▶ WHAT YOU NEED TO DO
All entries below are to be reproduced precisely as they stand, without the pictures.

========================================

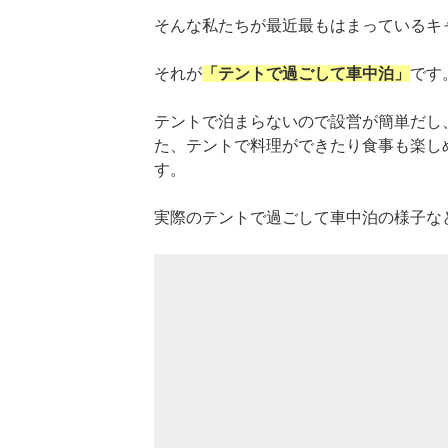
そんな私たちが最近最もはまっているキ
それが
「テントで過ごして車中泊」
です
テントで泊まらないので設営が簡単だし
た、テントで料理ができたり食事も楽し
す。
実際のテントで過ごして車中泊の様子な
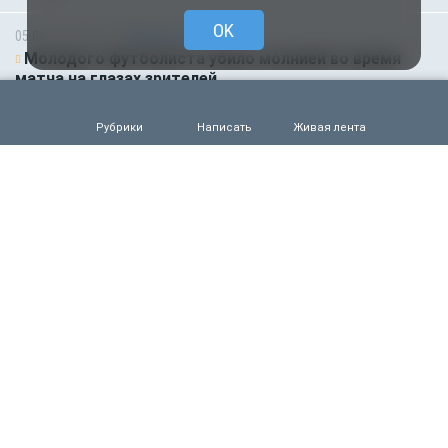
OK
05.08.2026 18:45
Происшествия
Молодого футболиста убило молнией во время
матча на глазах зрителей
0
90
Рубрики
Написать
Живая лента
05.08.2026 14:35
Новости партнёров
Горняки одного из крупнейших в России и СНГ
предприятий по добыче и обогащению железной
руды удостоены государственных наград
0
66
05.08.2026 14:01
Общество
Выяснилось, кто не сможет получить
загранпаспорт через МФЦ
0
78
05.08.2026 09:00
Деньги
Объем продаж кредитов наличными в России
вырос на 64%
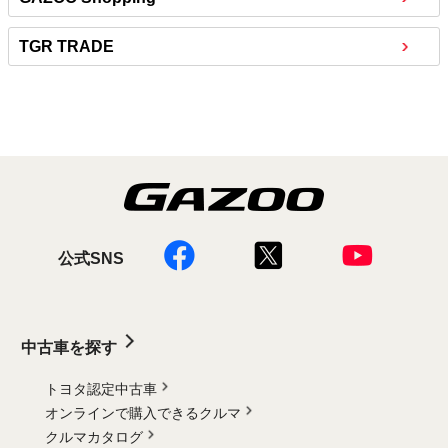
TGR TRADE
公式SNS
中古車を探す
トヨタ認定中古車
オンラインで購入できるクルマ
クルマカタログ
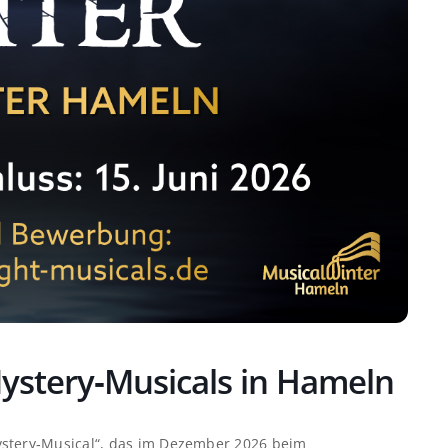
ystery‑Musicals in Hameln
ystery‑Musical“, das im Dezember 2026 beim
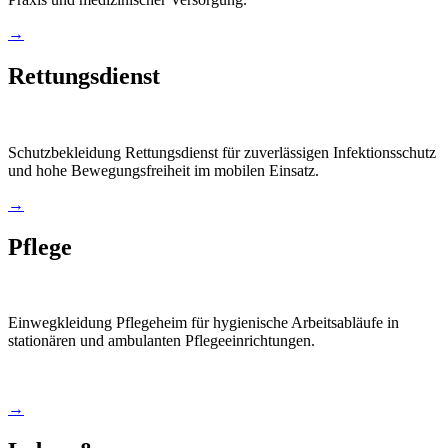
→
Rettungsdienst
Schutzbekleidung Rettungsdienst für zuverlässigen Infektionsschutz
und hohe Bewegungsfreiheit im mobilen Einsatz.
→
Pflege
Einwegkleidung Pflegeheim für hygienische Arbeitsabläufe in
stationären und ambulanten Pflegeeinrichtungen.
→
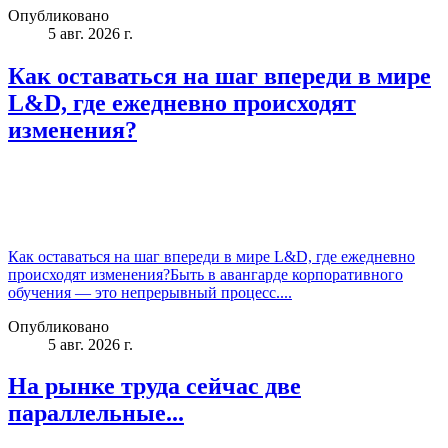
Опубликовано
5 авг. 2026 г.
Как оставаться на шаг впереди в мире
L&D, где ежедневно происходят
изменения?
Как оставаться на шаг впереди в мире L&D, где ежедневно
происходят изменения?Быть в авангарде корпоративного
обучения — это непрерывный процесс....
Опубликовано
5 авг. 2026 г.
На рынке труда сейчас две
параллельные...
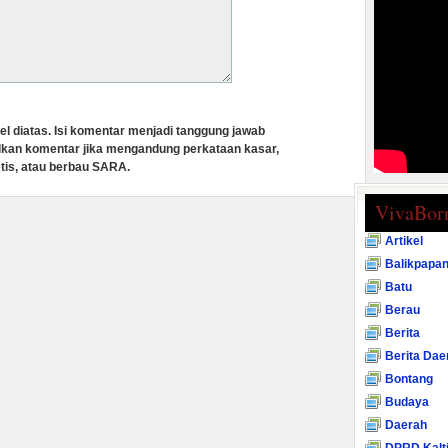
el diatas. Isi komentar menjadi tanggung jawab
lkan komentar jika mengandung perkataan kasar,
tis, atau berbau SARA.
VivaBor
Artikel
Balikpapa
Batu
Berau
Berita
Berita Dae
Bontang
Budaya
Daerah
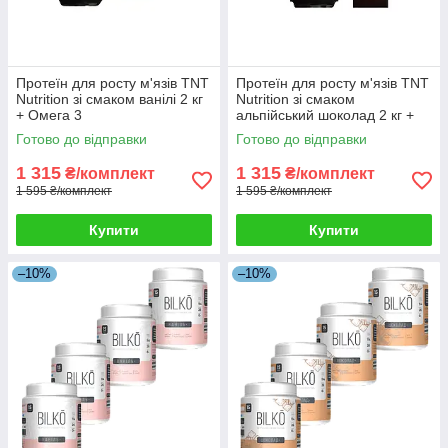
Протеїн для росту м'язів TNT
Протеїн для росту м'язів TNT
Nutrition зі смаком ванілі 2 кг
Nutrition зі смаком
+ Омега 3
альпійський шоколад 2 кг +
Омега 3
Готово до відправки
Готово до відправки
1 315
1 315
₴/комплект
₴/комплект
1 595 ₴/комплект
1 595 ₴/комплект
Купити
Купити
–10%
–10%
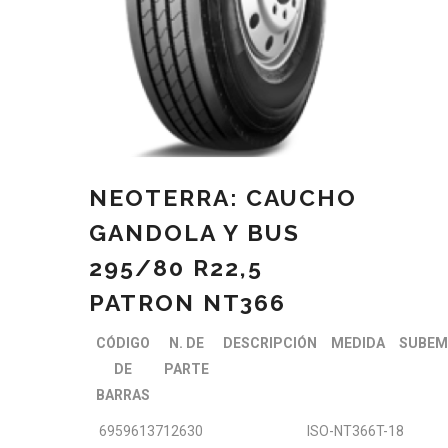
NEOTERRA: CAUCHO
GANDOLA Y BUS
295/80 R22,5
PATRON NT366
CÓDIGO
N. DE
DESCRIPCIÓN
MEDIDA
SUBEM
DE
PARTE
BARRAS
6959613712630
ISO-NT366T-18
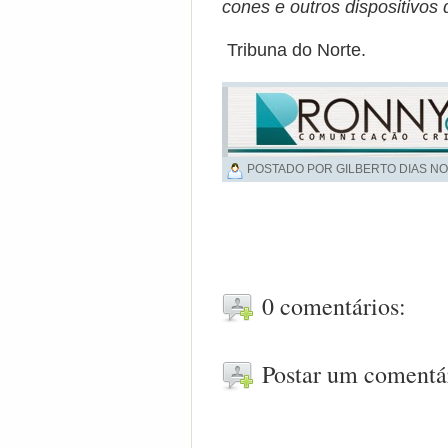
cones e outros dispositivos 
Tribuna do Norte.
POSTADO POR GILBERTO DIAS NO
0 comentários:
Postar um comentá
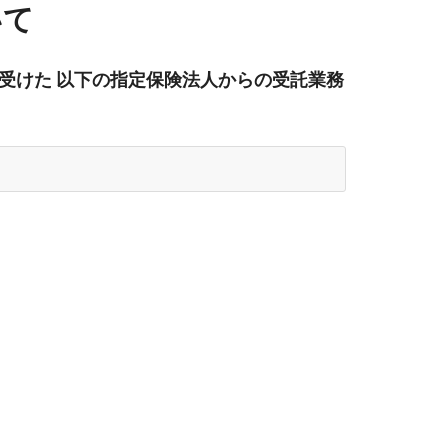
いて
受けた 以下の指定保険法人からの受託業務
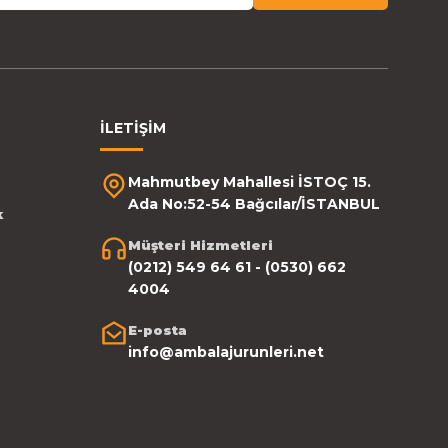
İLETİŞİM
Mahmutbey Mahallesi İSTOÇ 15.
Ada No:52-54 Bağcılar/İSTANBUL
k
Müşteri Hizmetleri
(0212) 549 64 61 - (0530) 662
4004
E-posta
info@ambalajurunleri.net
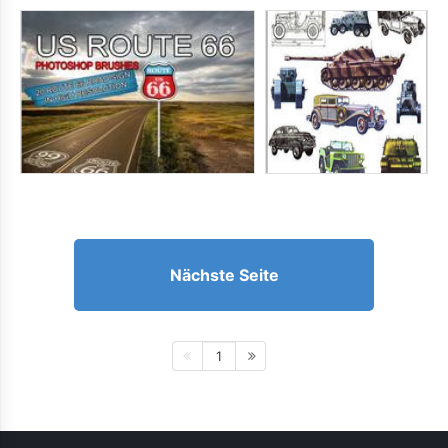
Nächste Seite
1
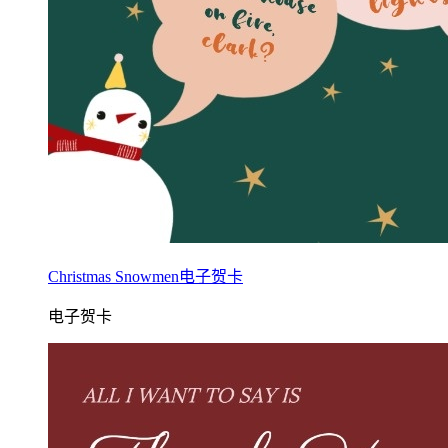
Christmas Snowmen电子贺卡
电子贺卡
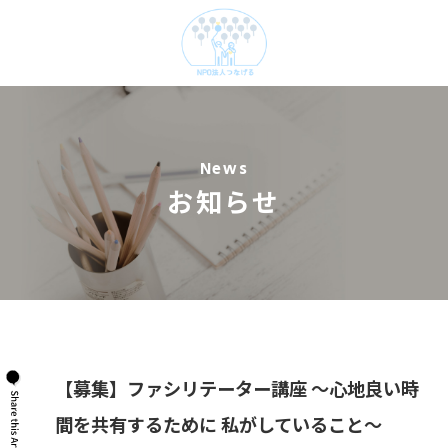
News
お知らせ
【募集】ファシリテーター講座 〜心地良い時
間を共有するために 私がしていること〜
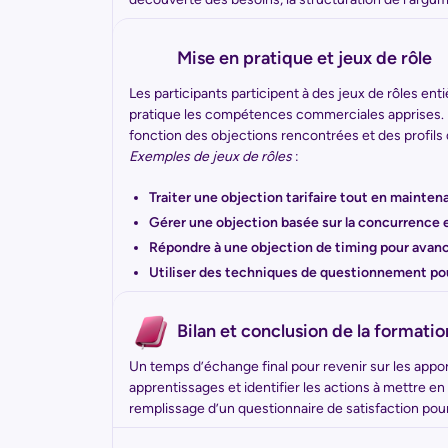
Mise en pratique et jeux de rôle
Les participants participent à des jeux de rôles en
pratique les compétences commerciales apprises. Il
fonction des objections rencontrées et des profils
Exemples de jeux de rôles
:
Traiter une objection tarifaire tout en maintenan
Gérer une objection basée sur la concurrence e
Répondre à une objection de timing pour avanc
Utiliser des techniques de questionnement pou
Bilan et conclusion de la formatio
Un temps d’échange final pour revenir sur les apport
apprentissages et identifier les actions à mettre e
remplissage d’un questionnaire de satisfaction pour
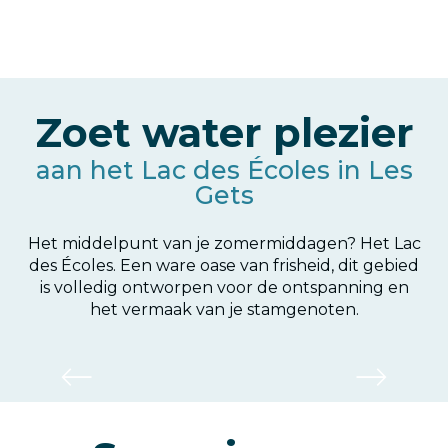
Alta Lumina
Zoet water plezier
aan het Lac des Écoles in Les
Gets
Het middelpunt van je zomermiddagen? Het Lac
des Écoles. Een ware oase van frisheid, dit gebied
is volledig ontworpen voor de ontspanning en
het vermaak van je stamgenoten.
School meer les Gets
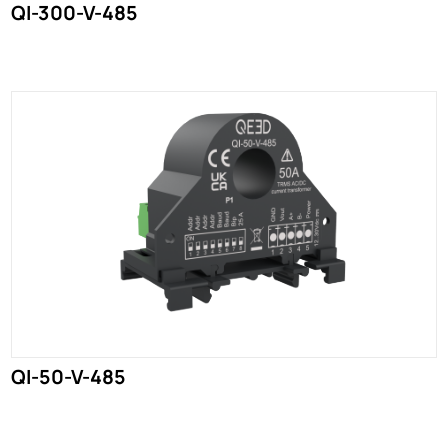
QI-300-V-485
QI-50-V-485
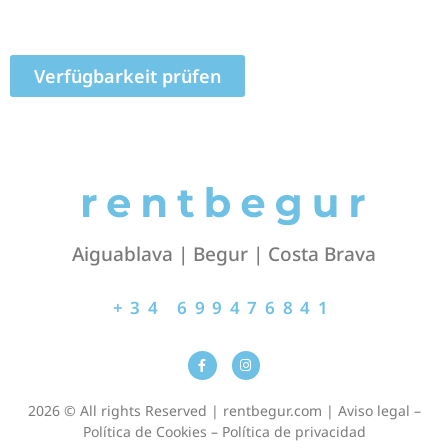
Verfügbarkeit prüfen
Aiguablava | Begur | Costa Brava
+34 699476841
2026 © All rights Reserved | rentbegur.com |
Aviso legal
–
Política de Cookies
–
Política de privacidad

========================================

▶ RESULT
そんな私たちが最近最もはまっているキ
それが
「テントで過ごして車中泊」
です
テントで泊まらないので設営が簡単だし
た、テントで料理ができたり食事も楽し
す。
実際のテントで過ごして車中泊の様子な
OK
05.08.2026 18:45
Происшествия
Молодого футболиста убило молнией во время
матча на глазах зрителей
0
90
Рубрики
Написать
Живая лента
05.08.2026 14:35
Новости партнёров
Горняки одного из крупнейших в России и СНГ
предприятий по добыче и обогащению железной
руды удостоены государственных наград
0
66
05.08.2026 14:01
Общество
Выяснилось, кто не сможет получить
загранпаспорт через МФЦ
0
78
05.08.2026 09:00
Деньги
Объем продаж кредитов наличными в России
вырос на 64%
TGR TRADE
公式SNS
中古車を探す
トヨタ認定中古車
オンラインで購入できるクルマ
クルマカタログ
ystery‑Musicals in Hameln
ystery‑Musical“, das im Dezember 2026 beim
→
Rettungsdienst
Schutzbekleidung Rettungsdienst für zuverlässigen Infektionsschutz
und hohe Bewegungsfreiheit im mobilen Einsatz.
→
Pflege
Einwegkleidung Pflegeheim für hygienische Arbeitsabläufe in
stationären und ambulanten Pflegeeinrichtungen.
→
Опубликовано
5 авг. 2026 г.
Как оставаться на шаг впереди в мире
L&D, где ежедневно происходят
изменения?
Как оставаться на шаг впереди в мире L&D, где ежедневно
происходят изменения?Быть в авангарде корпоративного
обучения — это непрерывный процесс....
Опубликовано
5 авг. 2026 г.
На рынке труда сейчас две
параллельные...
el diatas. Isi komentar menjadi tanggung jawab
lkan komentar jika mengandung perkataan kasar,
tis, atau berbau SARA.
VivaBor
Artikel
Balikpapa
Batu
Berau
Berita
Berita Dae
Bontang
Budaya
Daerah
Протеїн для росту м'язів TNT
Протеїн для росту м'язів TNT
Nutrition зі смаком ванілі 2 кг
Nutrition зі смаком
+ Омега 3
альпійський шоколад 2 кг +
Омега 3
Готово до відправки
Готово до відправки
1 315
1 315
₴/комплект
₴/комплект
1 595 ₴/комплект
1 595 ₴/комплект
Купити
Купити
–10%
–10%
NEOTERRA: CAUCHO
GANDOLA Y BUS
295/80 R22,5
PATRON NT366
CÓDIGO
N. DE
DESCRIPCIÓN
MEDIDA
SUBEM
DE
PARTE
BARRAS
6959613712630
ISO-NT366T-18
cones e outros dispositivos 
Tribuna do Norte.
POSTADO POR GILBERTO DIAS NO
0 comentários:
Postar um comentá
いて
受けた 以下の指定保険法人からの受託業務
İLETİŞİM
Mahmutbey Mahallesi İSTOÇ 15.
Ada No:52-54 Bağcılar/İSTANBUL
k
Müşteri Hizmetleri
(0212) 549 64 61 - (0530) 662
4004
E-posta
info@ambalajurunleri.net
Nächste Seite
1
Christmas Snowmen电子贺卡
电子贺卡
News
お知らせ
【募集】ファシリテーター講座 〜心地良い時
間を共有するために 私がしていること〜
Mise en pratique et jeux de rôle
Les participants participent à des jeux de rôles en
pratique les compétences commerciales apprises. Il
fonction des objections rencontrées et des profils
Exemples de jeux de rôles
:
Traiter une objection tarifaire tout en maintenan
Gérer une objection basée sur la concurrence e
Répondre à une objection de timing pour avanc
Utiliser des techniques de questionnement pou
Bilan et conclusion de la formatio
Un temps d’échange final pour revenir sur les apport
apprentissages et identifier les actions à mettre e
remplissage d’un questionnaire de satisfaction pour
Alta Lumina
Zoet water plezier
aan het Lac des Écoles in Les
Gets
Het middelpunt van je zomermiddagen? Het Lac
des Écoles. Een ware oase van frisheid, dit gebied
is volledig ontworpen voor de ontspanning en
het vermaak van je stamgenoten.
School meer les Gets
QI-300-V-485
QI-50-V-485
Verfügbarkeit prüfen
Aiguablava | Begur | Costa Brava
+34 699476841
2026 © All rights Reserved | rentbegur.com |
Aviso legal
–
Política de Cookies
–
Política de privacidad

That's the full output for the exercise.